Some analysts had attributed the jump to the retailer on Tuesday releasing better than expected first-quarter sales figures, showing revenue rose 15.3 per cent over last year and same-store sales jumped 22 per cent on the mainland and 8.9 per cent in Hong Kong.

Esprit spokesman Patrick Lau yesterday shrugged off questions about whether the two retailers were in talks, saying only 'the company had not posted any announcement'.

The Europe-focused retailer had 242 stores in Asia at the end of December last year, including 60 joint-venture outlets on the mainland.

Uniqlo opened its first store on the mainland late last year and Zara, which has four Hong Kong stores, has nine on the mainland. Uniqlo could not be reached for comment yesterday while a spokeswoman for Zara said the company would not comment on speculation.

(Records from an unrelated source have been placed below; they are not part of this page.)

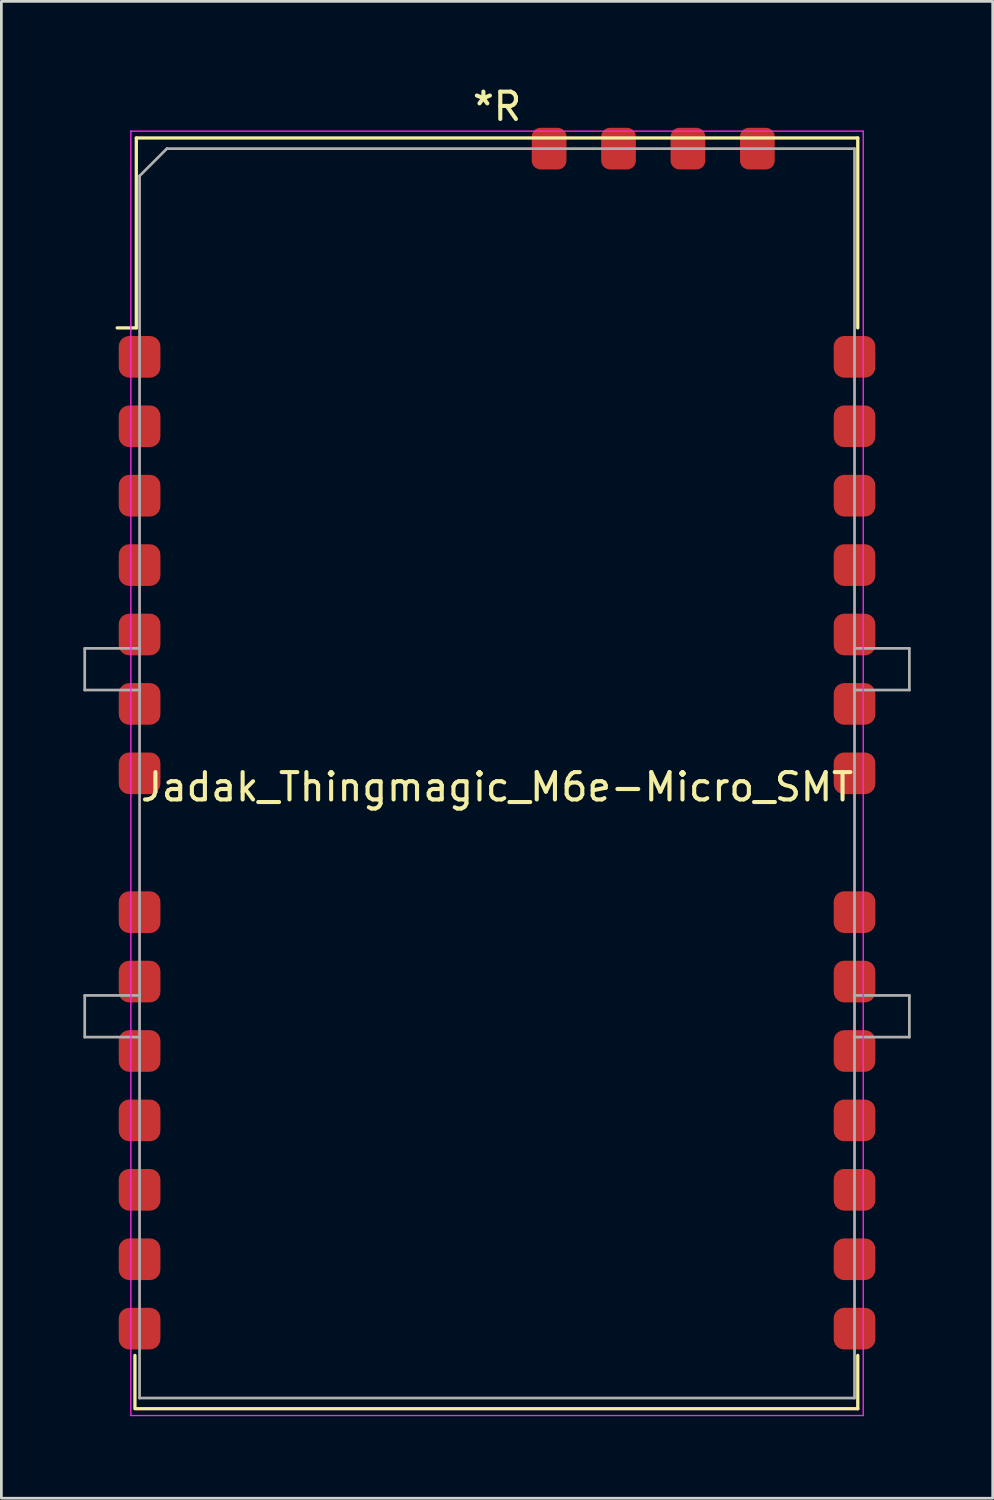
<source format=kicad_pcb>
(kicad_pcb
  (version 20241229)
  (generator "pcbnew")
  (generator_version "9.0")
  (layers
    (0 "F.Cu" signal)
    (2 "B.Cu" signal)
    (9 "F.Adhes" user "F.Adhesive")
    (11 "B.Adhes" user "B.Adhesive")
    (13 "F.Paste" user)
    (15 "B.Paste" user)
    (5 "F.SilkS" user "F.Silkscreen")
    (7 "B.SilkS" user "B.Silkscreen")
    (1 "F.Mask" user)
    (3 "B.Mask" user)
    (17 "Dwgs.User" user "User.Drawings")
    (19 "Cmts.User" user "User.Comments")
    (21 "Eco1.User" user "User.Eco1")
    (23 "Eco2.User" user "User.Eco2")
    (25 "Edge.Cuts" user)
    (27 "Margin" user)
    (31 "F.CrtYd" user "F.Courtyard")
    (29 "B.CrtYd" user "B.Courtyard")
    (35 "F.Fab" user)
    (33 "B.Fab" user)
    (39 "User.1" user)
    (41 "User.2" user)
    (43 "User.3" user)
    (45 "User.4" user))
  (footprint "Jadak_Thingmagic_M6e-Micro_SMT"
    (layer "F.Cu")
    (at 15.138 25.248)
    (property "Reference" "Jadak_Thingmagic_M6e-Micro_SMT" (at 0 0.5 0) (layer "F.SilkS") (effects (font (size 1 1) (thickness 0.15))))
    (attr smd)
    (fp_line (start -13.25 21.3) (end -13.25 23.25) (stroke (width 0.12) (type solid)) (layer "F.SilkS"))
    (fp_line (start -13.2 -23.25) (end 13.2 -23.25) (stroke (width 0.12) (type solid)) (layer "F.SilkS"))
    (fp_line (start -13.2 -16.3) (end -13.9 -16.3) (stroke (width 0.12) (type solid)) (layer "F.SilkS"))
    (fp_line (start -13.2 -16.3) (end -13.2 -23.25) (stroke (width 0.12) (type solid)) (layer "F.SilkS"))
    (fp_line (start -13.2 23.25) (end 13.2 23.25) (stroke (width 0.12) (type solid)) (layer "F.SilkS"))
    (fp_line (start 13.2 -23.25) (end 13.2 -16.3) (stroke (width 0.12) (type solid)) (layer "F.SilkS"))
    (fp_line (start 13.2 23.25) (end 13.2 21.3) (stroke (width 0.12) (type solid)) (layer "F.SilkS"))
    (fp_line (start -13.4 -23.5) (end -13.4 23.5) (stroke (width 0.05) (type solid)) (layer "F.CrtYd"))
    (fp_line (start -13.4 23.5) (end 13.4 23.5) (stroke (width 0.05) (type solid)) (layer "F.CrtYd"))
    (fp_line (start 13.4 -23.5) (end -13.4 -23.5) (stroke (width 0.05) (type solid)) (layer "F.CrtYd"))
    (fp_line (start 13.4 23.5) (end 13.4 -23.5) (stroke (width 0.05) (type solid)) (layer "F.CrtYd"))
    (fp_line (start -15.088 -4.572) (end -15.088 -3.048) (stroke (width 0.1) (type solid)) (layer "F.Fab"))
    (fp_line (start -15.088 -3.048) (end -13.081 -3.048) (stroke (width 0.1) (type solid)) (layer "F.Fab"))
    (fp_line (start -15.088 8.128) (end -15.088 9.652) (stroke (width 0.1) (type solid)) (layer "F.Fab"))
    (fp_line (start -15.088 9.652) (end -13.081 9.652) (stroke (width 0.1) (type solid)) (layer "F.Fab"))
    (fp_line (start -13.081 -4.572) (end -15.088 -4.572) (stroke (width 0.1) (type solid)) (layer "F.Fab"))
    (fp_line (start -13.081 8.128) (end -15.088 8.128) (stroke (width 0.1) (type solid)) (layer "F.Fab"))
    (fp_line (start -13.081 22.86) (end -13.081 -21.86) (stroke (width 0.1) (type solid)) (layer "F.Fab"))
    (fp_line (start -12.081 -22.86) (end -13.081 -21.86) (stroke (width 0.1) (type solid)) (layer "F.Fab"))
    (fp_line (start -12.081 -22.86) (end 13.081 -22.86) (stroke (width 0.1) (type solid)) (layer "F.Fab"))
    (fp_line (start 13.081 -22.86) (end 13.081 22.86) (stroke (width 0.1) (type solid)) (layer "F.Fab"))
    (fp_line (start 13.081 -3.048) (end 15.088 -3.048) (stroke (width 0.1) (type solid)) (layer "F.Fab"))
    (fp_line (start 13.081 9.652) (end 15.088 9.652) (stroke (width 0.1) (type solid)) (layer "F.Fab"))
    (fp_line (start 13.081 22.86) (end -13.081 22.86) (stroke (width 0.1) (type solid)) (layer "F.Fab"))
    (fp_line (start 15.088 -4.572) (end 13.081 -4.572) (stroke (width 0.1) (type solid)) (layer "F.Fab"))
    (fp_line (start 15.088 -4.572) (end 15.088 -3.048) (stroke (width 0.1) (type solid)) (layer "F.Fab"))
    (fp_line (start 15.088 8.128) (end 13.081 8.128) (stroke (width 0.1) (type solid)) (layer "F.Fab"))
    (fp_line (start 15.088 8.128) (end 15.088 9.652) (stroke (width 0.1) (type solid)) (layer "F.Fab"))
    (fp_text user "*R" (at 0 -24.4 0) (layer "F.SilkS") (effects (font (size 1 1) (thickness 0.15))))
    (pad "1" smd roundrect (at -13.081 -15.24) (size 1.524 1.524) (layers "F.Cu" "F.Mask" "F.Paste") (roundrect_rratio 0.25))
    (pad "1" smd roundrect (at -13.081 5.08) (size 1.524 1.524) (layers "F.Cu" "F.Mask" "F.Paste") (roundrect_rratio 0.25))
    (pad "2" smd roundrect (at 13.081 -15.24) (size 1.524 1.524) (layers "F.Cu" "F.Mask" "F.Paste") (roundrect_rratio 0.25))
    (pad "2" smd roundrect (at 13.081 5.08) (size 1.524 1.524) (layers "F.Cu" "F.Mask" "F.Paste") (roundrect_rratio 0.25))
    (pad "3" smd roundrect (at -13.081 -12.7) (size 1.524 1.524) (layers "F.Cu" "F.Mask" "F.Paste") (roundrect_rratio 0.25))
    (pad "3" smd roundrect (at -13.081 7.62) (size 1.524 1.524) (layers "F.Cu" "F.Mask" "F.Paste") (roundrect_rratio 0.25))
    (pad "4" smd roundrect (at 13.081 -12.7) (size 1.524 1.524) (layers "F.Cu" "F.Mask" "F.Paste") (roundrect_rratio 0.25))
    (pad "4" smd roundrect (at 13.081 7.62) (size 1.524 1.524) (layers "F.Cu" "F.Mask" "F.Paste") (roundrect_rratio 0.25))
    (pad "5" smd roundrect (at -13.081 -10.16) (size 1.524 1.524) (layers "F.Cu" "F.Mask" "F.Paste") (roundrect_rratio 0.25))
    (pad "5" smd roundrect (at -13.081 10.16) (size 1.524 1.524) (layers "F.Cu" "F.Mask" "F.Paste") (roundrect_rratio 0.25))
    (pad "6" smd roundrect (at 13.081 -10.16) (size 1.524 1.524) (layers "F.Cu" "F.Mask" "F.Paste") (roundrect_rratio 0.25))
    (pad "6" smd roundrect (at 13.081 10.16) (size 1.524 1.524) (layers "F.Cu" "F.Mask" "F.Paste") (roundrect_rratio 0.25))
    (pad "7" smd roundrect (at -13.081 -7.62) (size 1.524 1.524) (layers "F.Cu" "F.Mask" "F.Paste") (roundrect_rratio 0.25))
    (pad "7" smd roundrect (at -13.081 12.7) (size 1.524 1.524) (layers "F.Cu" "F.Mask" "F.Paste") (roundrect_rratio 0.25))
    (pad "8" smd roundrect (at 13.081 -7.62) (size 1.524 1.524) (layers "F.Cu" "F.Mask" "F.Paste") (roundrect_rratio 0.25))
    (pad "8" smd roundrect (at 13.081 12.7) (size 1.524 1.524) (layers "F.Cu" "F.Mask" "F.Paste") (roundrect_rratio 0.25))
    (pad "9" smd roundrect (at -13.081 -5.08) (size 1.524 1.524) (layers "F.Cu" "F.Mask" "F.Paste") (roundrect_rratio 0.25))
    (pad "9" smd roundrect (at -13.081 15.24) (size 1.524 1.524) (layers "F.Cu" "F.Mask" "F.Paste") (roundrect_rratio 0.25))
    (pad "10" smd roundrect (at 13.081 -5.08) (size 1.524 1.524) (layers "F.Cu" "F.Mask" "F.Paste") (roundrect_rratio 0.25))
    (pad "10" smd roundrect (at 13.081 15.24) (size 1.524 1.524) (layers "F.Cu" "F.Mask" "F.Paste") (roundrect_rratio 0.25))
    (pad "11" smd roundrect (at -13.081 -2.54) (size 1.524 1.524) (layers "F.Cu" "F.Mask" "F.Paste") (roundrect_rratio 0.25))
    (pad "11" smd roundrect (at -13.081 17.78) (size 1.524 1.524) (layers "F.Cu" "F.Mask" "F.Paste") (roundrect_rratio 0.25))
    (pad "12" smd roundrect (at 13.081 -2.54) (size 1.524 1.524) (layers "F.Cu" "F.Mask" "F.Paste") (roundrect_rratio 0.25))
    (pad "12" smd roundrect (at 13.081 17.78) (size 1.524 1.524) (layers "F.Cu" "F.Mask" "F.Paste") (roundrect_rratio 0.25))
    (pad "13" smd roundrect (at -13.081 0) (size 1.524 1.524) (layers "F.Cu" "F.Mask" "F.Paste") (roundrect_rratio 0.25))
    (pad "13" smd roundrect (at -13.081 20.32) (size 1.524 1.524) (layers "F.Cu" "F.Mask" "F.Paste") (roundrect_rratio 0.25))
    (pad "14" smd roundrect (at 13.081 0) (size 1.524 1.524) (layers "F.Cu" "F.Mask" "F.Paste") (roundrect_rratio 0.25))
    (pad "14" smd roundrect (at 13.081 20.32) (size 1.524 1.524) (layers "F.Cu" "F.Mask" "F.Paste") (roundrect_rratio 0.25))
    (pad "29" smd roundrect (at 1.905 -22.86) (size 1.27 1.524) (layers "F.Cu" "F.Mask" "F.Paste") (roundrect_rratio 0.25))
    (pad "30" smd roundrect (at 4.445 -22.86) (size 1.27 1.524) (layers "F.Cu" "F.Mask" "F.Paste") (roundrect_rratio 0.25))
    (pad "31" smd roundrect (at 6.985 -22.86) (size 1.27 1.524) (layers "F.Cu" "F.Mask" "F.Paste") (roundrect_rratio 0.25))
    (pad "32" smd roundrect (at 9.525 -22.86) (size 1.27 1.524) (layers "F.Cu" "F.Mask" "F.Paste") (roundrect_rratio 0.25)))
  (gr_rect
    (start -3 -3)
    (end 33.275 51.773)
    (stroke (width 0.1) (type default))
    (fill no)
    (layer "Edge.Cuts")))
</source>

Giordano had 1,793 stores across Asia at the end of March, including 741 outlets on the mainland, 236 in Taiwan and 96 in Hong Kong. It plans to open 120 stores this year, including 50 on the mainland.

Giordano spokesman William Yue yesterday denied the retailer was in talks with any of the three firms.

Analysts say Giordano is vulnerable to a takeover because institutions, including Aberdeen Asset Management and JP Morgan Chase, are its top five shareholders, with a combined stake of almost 51 per cent. The management holds less than 3 per cent.

Fast Retailing announced its intention in August last year to buy a stake in Giordano but changed its mind a month later following a surge in the retailer's share price.

Peter Lau Kwok-kuen has been chairman of the company since founder Jimmy Lai Chee-ying resigned from the post in 1994. Mr Lai then sold his 27 per cent stake in 1996, leaving Giordano without a key shareholder.

Giordano's net income dropped 50 per cent to HK$205 million last year while sales declined 0.9 per cent to HK$4.37 billion. The earnings drop was partly due to a one-off tax expense imposed by the central government and its aggressive discounting strategy due to warmer weather.

However, the company paid dividends almost twice the amount of its earnings last year, something analysts considered a move to retain shareholders' confidence in the cash-rich company and diminish its attractiveness as a takeover target.